Pour la première fois depuis un demi-siècle, la Suède impose désormais la présentation d'une pièce d'identité à toutes les personnes en provenance du Danemark, pays voisin qui a aussitôt répliqué en instaurant des contrôles à la frontière allemande.
L'Allemagne, qui a accueilli plus d'un million de migrants en 2015, a rappelé par la voix du ministère des Affaires étrangères que "la libre circulation est un bien précieux" au sein de l'Union européenne.
L'accord de "Schengen est très important mais est en danger", a déclaré le porte-parole du ministre Frank-Walter Steinmeier, Martin Schäfer, alors qu'une dizaine d'États membres ont rétabli à divers degrés les contrôles à leurs frontières, érigeant même pour certains (Hongrie, Slovénie) des clôtures antimigrants.
Confrontée à un afflux inédit de réfugiés depuis les guerres des Balkans dans les années 1990, la Suède a pris au cours de l'automne plusieurs mesures destinées à dissuader les migrants d'élire le royaume scandinave comme destination finale au bout de leur long périple à travers l'Europe.
Le gouvernement a rétabli le 12 novembre des contrôles aléatoires sur deux "autoroutes" de l'immigration, le pont-tunnel de l'Öresund reliant le Danemark à la Suède, et les ferries en provenance des ports danois et allemands de la mer Baltique.
À compter de lundi, ces contrôles sont systématiques. Une décision historique puisque les ressortissants des pays nordiques pouvaient circuler librement d'un pays à l'autre de la région depuis les années 1950.
- Contrôles à la frontière allemande -
Stockholm impose jusqu'à nouvel ordre aux compagnies de trains et d'autocars qui empruntent le pont de l'Öresund de vérifier les identités avant embarquement, côté danois, sous peine d'amendes de 50.000 couronnes suédoises (5.400 euros) par voyageur.

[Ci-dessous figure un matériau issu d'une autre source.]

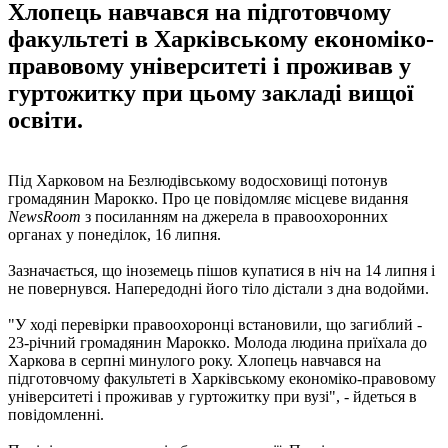
Хлопець навчався на підготовчому
факультеті в Харківському економіко-
правовому університеті і проживав у
гуртожитку при цьому закладі вищої
освіти.
Під Харковом на Безлюдівському водосховищі потонув
громадянин Марокко. Про це повідомляє місцеве видання
NewsRoom
з посиланням на джерела в правоохоронних
органах у понеділок, 16 липня.
Зазначається, що іноземець пішов купатися в ніч на 14 липня і
не повернувся. Напередодні його тіло дістали з дна водойми.
"У ході перевірки правоохоронці встановили, що загиблий -
23-річний громадянин Марокко. Молода людина приїхала до
Харкова в серпні минулого року. Хлопець навчався на
підготовчому факультеті в Харківському економіко-правовому
університеті і проживав у гуртожитку при вузі", - йдеться в
повідомленні.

La vague de réfugiés, qui a pris des proportions inattendues entre août et novembre, a instillé des tensions entre la Suède, pays qui a reçu 163.000 demandes d'asile l'an dernier, soit la plus grande proportion par habitant de toute l'UE, et le Danemark, qui n'en a reçu que quelque 18.000.
Copenhague craint que les migrants refoulés par la Suède ne restent sur son territoire, et la réaction ne s'est pas fait attendre.

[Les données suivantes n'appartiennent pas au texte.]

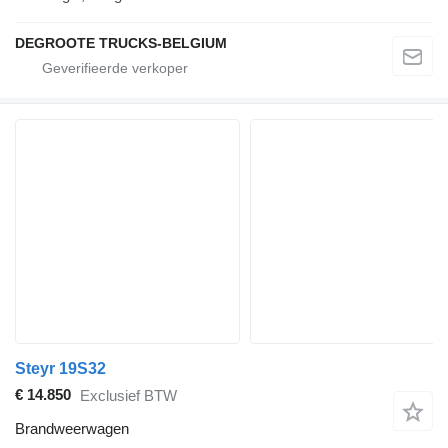
DEGROOTE TRUCKS-BELGIUM
Steyr 19S32
€ 14.850
Exclusief BTW
Brandweerwagen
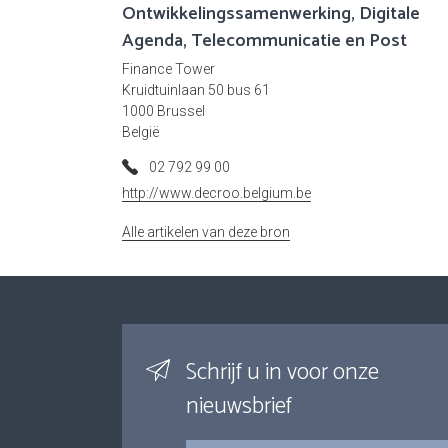
Ontwikkelingssamenwerking, Digitale
Agenda, Telecommunicatie en Post
Finance Tower
Kruidtuinlaan 50 bus 61
1000 Brussel
België
02 792 99 00
http://www.decroo.belgium.be
Alle artikelen van deze bron
Schrijf u in voor onze
nieuwsbrief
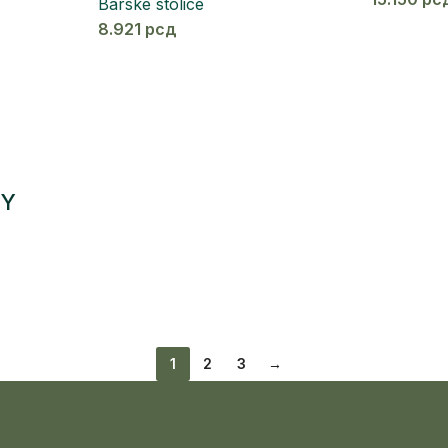
Barske stolice
8.921
рсд
SY
1
2
3
→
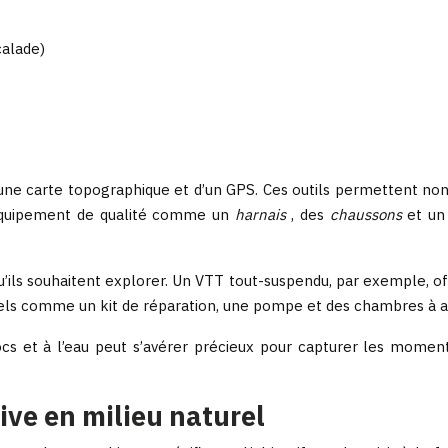
calade)
’une carte topographique et d’un GPS. Ces outils permettent non s
 équipement de qualité comme un
harnais
, des
chaussons
et u
qu’ils souhaitent explorer. Un VTT tout-suspendu, par exemple, of
tiels comme un kit de réparation, une pompe et des chambres à a
ocs et à l’eau peut s’avérer précieux pour capturer les momen
ive en milieu naturel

Lors d'une conférence de presse, le Premier ministre Lars Løkke Rasmussen a annoncé un rétablissement des contrôles aux frontières entre Allemagne et Danemark, d'où transitent la plupart des réfugiés cherchant à gagner les pays nordiques.
"Cela peut avoir de grandes conséquences pour le Danemark que d'autres pays nordiques mettent le holà à leurs frontières. Cela peut provoquer plus de demandes d'asile", a déclaré le chef de gouvernement libéral dont la majorité dépend au Parlement du Parti populaire danois (DF), formation anti-immigration.
Les contrôles danois seront aléatoires. Ils sont instaurés pour une période de dix jours, qui pourra être prolongée.
"Nous réagissons simplement à une décision prise en Suède. Nous instaurons des contrôles provisoires mais d'une manière équilibrée. Ce n'est pas un moment heureux du tout", a déploré M. Rasmussen.
- 'Mur de Berlin' -
Les contrôles imposés par la Suède s'effectuent en gare de Kastrup, située à l'intérieur de l'aéroport de Copenhague, d'où partent la grande majorité des réfugiés désireux de se rendre en Suède.
La situation était très calme lundi matin et les passages rapides aux 34 points de contrôle installés sur les quais, malgré l'irritation des personnes qui font la navette quotidiennement entre Copenhague et la troisième ville suédoise, Malmö, pour étudier ou travailler.
"Nous avons besoin de contrôles (à nos frontières) mais ils doivent être fluides", estimait Marten Jegenstam, consultant danois de 41 ans qui travaille en Suède.
Une poignée de voyageurs ont été éconduits depuis lundi minuit, a indiqué la société danoise de chemins de fer DSB, Tony Bispeskov, sans préciser s'il s'agissait de migrants.
"Nous leur demandons un titre avec photo, et s'ils n'en ont pas nous leur disons simplement: désolé, nous ne pouvons vous laisser monter", a-t-il expliqué.
Une clôture de deux mètres de haut et plusieurs centaines de mètres de long a été érigée aux alentours de la gare de Kastrup pour empêcher les migrants refoulés de se précipiter vers les trains en partance pour la Suède.
"C'est comme si on construisait un mur de Berlin", s'est indigné Michael Randropp, porte-parole d'une association d'usagers du pont de l'Öresund, cité dimanche par le quotidien suédois Dagens Nyheter.